The State Bar of California has yet to appear in the case. Plaintiff is not proceeding in forma pauperis and therefore is responsible for service of process. The docket reflects no proof of service upon this defendant and the 120-day time period for service has expired. Plaintiff sues the State Bar for failing to properly supervise Kennedy and Crawford. Because the grounds for dismissing the complaint against Kennedy and Crawford presumably would apply to this defendant, the Court will dismiss the complaint in its entirety. See 28 U.S.C. § 1915A (requiring the Court to screen a prisoner complaint and dismiss it, or any portion thereof, upon a determination that it fails to state a claim upon which relief may be granted).
The United States asserts among other grounds for dismissal that the case is barred by res judicata. As this Court previously determined, plaintiff may neither challenge his conviction and detention in this Court nor recover monetary damages from the participants of his criminal proceedings based on their official conduct. Bennett v. Stotler, Civ. Action No. 06-1635 (D.D.C., Sept. 17, 2007) (Bates, J.). Because the parties in this action are not identical to those in the earlier action, however, the Court will not apply the doctrine of res judicata. Instead, the Court finds that plaintiff is collaterally estopped from relitigating the jurisdictional issue.

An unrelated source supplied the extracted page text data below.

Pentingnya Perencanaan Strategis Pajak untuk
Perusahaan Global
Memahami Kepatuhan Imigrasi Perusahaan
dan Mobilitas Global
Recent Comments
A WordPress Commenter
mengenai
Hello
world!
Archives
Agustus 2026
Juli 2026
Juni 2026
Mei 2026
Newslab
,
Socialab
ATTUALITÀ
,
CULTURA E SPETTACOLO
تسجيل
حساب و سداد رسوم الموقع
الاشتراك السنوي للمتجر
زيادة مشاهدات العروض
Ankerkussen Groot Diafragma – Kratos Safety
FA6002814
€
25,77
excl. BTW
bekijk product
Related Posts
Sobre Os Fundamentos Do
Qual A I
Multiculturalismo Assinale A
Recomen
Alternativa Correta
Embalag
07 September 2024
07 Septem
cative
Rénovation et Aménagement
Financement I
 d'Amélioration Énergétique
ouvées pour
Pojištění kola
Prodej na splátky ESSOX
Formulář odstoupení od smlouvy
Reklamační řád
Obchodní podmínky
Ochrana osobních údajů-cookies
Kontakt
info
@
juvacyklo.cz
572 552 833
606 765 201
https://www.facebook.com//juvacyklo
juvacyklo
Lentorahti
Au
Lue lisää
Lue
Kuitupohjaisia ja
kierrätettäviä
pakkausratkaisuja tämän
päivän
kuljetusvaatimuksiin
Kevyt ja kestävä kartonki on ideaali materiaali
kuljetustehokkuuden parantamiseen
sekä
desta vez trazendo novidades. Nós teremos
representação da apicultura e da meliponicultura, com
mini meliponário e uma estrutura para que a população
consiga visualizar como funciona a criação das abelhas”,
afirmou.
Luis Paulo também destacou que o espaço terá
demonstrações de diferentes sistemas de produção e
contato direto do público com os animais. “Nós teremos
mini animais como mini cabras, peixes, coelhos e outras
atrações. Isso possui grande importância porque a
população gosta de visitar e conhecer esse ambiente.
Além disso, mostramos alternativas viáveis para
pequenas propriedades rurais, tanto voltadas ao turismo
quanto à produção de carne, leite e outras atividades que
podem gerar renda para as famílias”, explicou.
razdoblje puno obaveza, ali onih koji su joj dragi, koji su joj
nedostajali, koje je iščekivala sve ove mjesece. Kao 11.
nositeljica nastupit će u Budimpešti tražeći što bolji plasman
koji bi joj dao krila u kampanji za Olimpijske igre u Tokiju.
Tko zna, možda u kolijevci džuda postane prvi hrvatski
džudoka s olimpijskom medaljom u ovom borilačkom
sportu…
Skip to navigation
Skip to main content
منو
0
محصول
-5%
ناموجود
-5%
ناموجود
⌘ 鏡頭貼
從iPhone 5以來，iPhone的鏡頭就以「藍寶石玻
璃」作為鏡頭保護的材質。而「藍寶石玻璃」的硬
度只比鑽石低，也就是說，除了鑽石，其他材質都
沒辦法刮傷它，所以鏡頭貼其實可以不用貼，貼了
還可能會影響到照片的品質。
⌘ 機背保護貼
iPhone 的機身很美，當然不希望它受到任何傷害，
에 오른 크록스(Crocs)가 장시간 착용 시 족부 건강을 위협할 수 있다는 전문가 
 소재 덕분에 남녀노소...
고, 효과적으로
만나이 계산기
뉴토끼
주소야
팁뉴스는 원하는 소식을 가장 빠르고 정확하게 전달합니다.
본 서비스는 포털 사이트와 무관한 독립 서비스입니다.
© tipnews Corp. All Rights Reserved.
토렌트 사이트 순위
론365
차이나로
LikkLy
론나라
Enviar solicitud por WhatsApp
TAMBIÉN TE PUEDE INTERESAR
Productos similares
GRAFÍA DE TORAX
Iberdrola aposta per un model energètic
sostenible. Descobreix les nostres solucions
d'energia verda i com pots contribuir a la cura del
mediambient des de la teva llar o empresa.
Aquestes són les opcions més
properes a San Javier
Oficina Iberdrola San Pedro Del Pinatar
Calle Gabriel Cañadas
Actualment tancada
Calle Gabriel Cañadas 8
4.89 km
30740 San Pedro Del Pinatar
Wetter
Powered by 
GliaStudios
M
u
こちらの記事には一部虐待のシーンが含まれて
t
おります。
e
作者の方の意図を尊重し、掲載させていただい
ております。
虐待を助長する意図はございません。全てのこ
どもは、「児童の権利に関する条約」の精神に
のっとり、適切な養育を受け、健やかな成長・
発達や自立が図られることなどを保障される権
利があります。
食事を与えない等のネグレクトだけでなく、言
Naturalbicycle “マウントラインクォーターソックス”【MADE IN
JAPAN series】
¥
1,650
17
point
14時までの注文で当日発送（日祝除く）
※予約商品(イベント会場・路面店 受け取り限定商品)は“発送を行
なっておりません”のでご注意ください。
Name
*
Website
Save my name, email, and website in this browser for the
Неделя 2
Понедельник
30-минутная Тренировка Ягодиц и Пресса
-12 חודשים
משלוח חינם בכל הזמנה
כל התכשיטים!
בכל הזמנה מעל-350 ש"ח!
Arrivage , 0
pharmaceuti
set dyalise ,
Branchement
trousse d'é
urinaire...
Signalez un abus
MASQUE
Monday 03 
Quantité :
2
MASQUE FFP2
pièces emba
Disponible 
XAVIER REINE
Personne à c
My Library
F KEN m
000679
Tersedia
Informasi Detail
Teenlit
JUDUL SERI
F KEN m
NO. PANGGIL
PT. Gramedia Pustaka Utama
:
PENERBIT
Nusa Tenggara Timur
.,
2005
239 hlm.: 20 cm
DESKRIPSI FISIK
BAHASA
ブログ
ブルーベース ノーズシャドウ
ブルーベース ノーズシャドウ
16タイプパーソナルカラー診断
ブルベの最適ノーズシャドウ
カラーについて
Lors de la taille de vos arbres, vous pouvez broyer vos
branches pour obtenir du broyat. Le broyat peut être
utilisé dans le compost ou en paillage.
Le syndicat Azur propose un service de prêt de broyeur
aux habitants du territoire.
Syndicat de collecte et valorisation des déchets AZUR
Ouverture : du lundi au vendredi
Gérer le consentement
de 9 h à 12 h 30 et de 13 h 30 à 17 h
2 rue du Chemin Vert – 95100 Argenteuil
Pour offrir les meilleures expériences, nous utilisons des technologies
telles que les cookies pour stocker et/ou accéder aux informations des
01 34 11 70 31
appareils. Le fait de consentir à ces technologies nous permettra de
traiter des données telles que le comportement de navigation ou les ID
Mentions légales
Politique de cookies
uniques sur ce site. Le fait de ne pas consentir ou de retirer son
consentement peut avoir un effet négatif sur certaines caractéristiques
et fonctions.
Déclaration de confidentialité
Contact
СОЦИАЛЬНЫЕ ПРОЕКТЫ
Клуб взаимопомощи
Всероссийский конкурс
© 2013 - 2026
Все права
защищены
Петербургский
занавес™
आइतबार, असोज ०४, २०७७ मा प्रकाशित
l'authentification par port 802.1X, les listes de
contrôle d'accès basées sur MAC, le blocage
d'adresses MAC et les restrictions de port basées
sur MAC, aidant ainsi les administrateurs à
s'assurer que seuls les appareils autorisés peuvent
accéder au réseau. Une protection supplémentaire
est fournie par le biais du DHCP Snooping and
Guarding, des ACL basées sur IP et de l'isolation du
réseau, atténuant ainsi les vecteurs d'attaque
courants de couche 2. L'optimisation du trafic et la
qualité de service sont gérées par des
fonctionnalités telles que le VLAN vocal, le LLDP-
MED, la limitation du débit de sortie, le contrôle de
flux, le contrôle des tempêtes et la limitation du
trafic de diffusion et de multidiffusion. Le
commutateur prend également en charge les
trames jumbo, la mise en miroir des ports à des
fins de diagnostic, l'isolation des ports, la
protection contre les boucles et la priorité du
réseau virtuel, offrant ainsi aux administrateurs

In order for res judicata to apply, a defendant must show: (1) the identity of parties in both suits, (2) a judgment rendered by a court of competent jurisdiction, (3) a final judgment on the merits, and (4) an identity of the cause of action in both suits. Paley v. Estate of Ogus, 20 F. Supp. 2d 83, 87 (D.D.C. 1998).
Collateral estoppel or issue preclusion bars the relitigation of issues previously tried and decided in a court of competent jurisdiction. It "means simply that when an issue of ultimate fact has once been determined by a valid and final judgment, that issue cannot again be litigated between the same parties in any future lawsuit," Ashe v. Swenson, 397 U.S. 436, 443-44 (1970); accord Yamaha Corporation of America v. U.S., 961 F.2d 245, 254 (D.C. Cir. 1992); see McCord v. Bailey, 636 F.2d 606, 609 (D.C. Cir. 1980) cert. denied, 451 U.S. 983 (1981) (approving the raising of collateral estoppel by a defendant who was not a party or privy to the previous action). Collateral estoppel applies when "the precise issue of jurisdiction led to the initial dismissal." GAF Corp. v. U.S., 818 F.2d 901, 912 (D.C. Cir. 1987); accord Dozier v. Ford Motor Co., 702 F.2d 1189, 1191 (D.C. Cir. 1983). In view of Judge Bates' previous ruling, the Court concludes that plaintiff is procedurally barred from challenging his conviction in this Court.
To the extent that plaintiff is suing defendants Kennedy and Crawford in their personal capacities under Bivens v. Six Unknown Named Agents of Federal Bureau of Narcotics, 403 U.S. 388 (1971), those defendants rightly assert that plaintiff may not proceed under Bivens without first establishing that his conviction has been invalidated by "revers[al] on direct appeal, expunge[ment] by executive order, declar[ation of invalidity] by a state tribunal authorized to make such determination, or . . . a federal court's issuance of a writ of habeas corpus." Heck v. Humphrey, 512 U.S. 477, 486-87 (1994). Plaintiff has not made such a showing, nor could he credibly argue the point when his direct appeal of the criminal conviction is pending in the Ninth Circuit. See Kennedy's Motion to Dismiss, Ex. C. To the extent that plaintiff seeks injunctive relief against Kennedy and Crawford, Compl. at 10-11, the California-based defendants rightly argue that plaintiff has not shown how this Court could exercise personal jurisdiction over them under the District of Columbia's long-arm statute. See Kennedy's Memorandum In Support of Motion to Dismiss at 6-9.
For the foregoing reasons, the Court grants the United States' motion to dismiss pursuant to Rule 12(b)(6), and grants Kennedy and Crawford's motion to dismiss pursuant to Rule 12(b)(2) and (b)(6). A separate Order accompanies this Memorandum Opinion.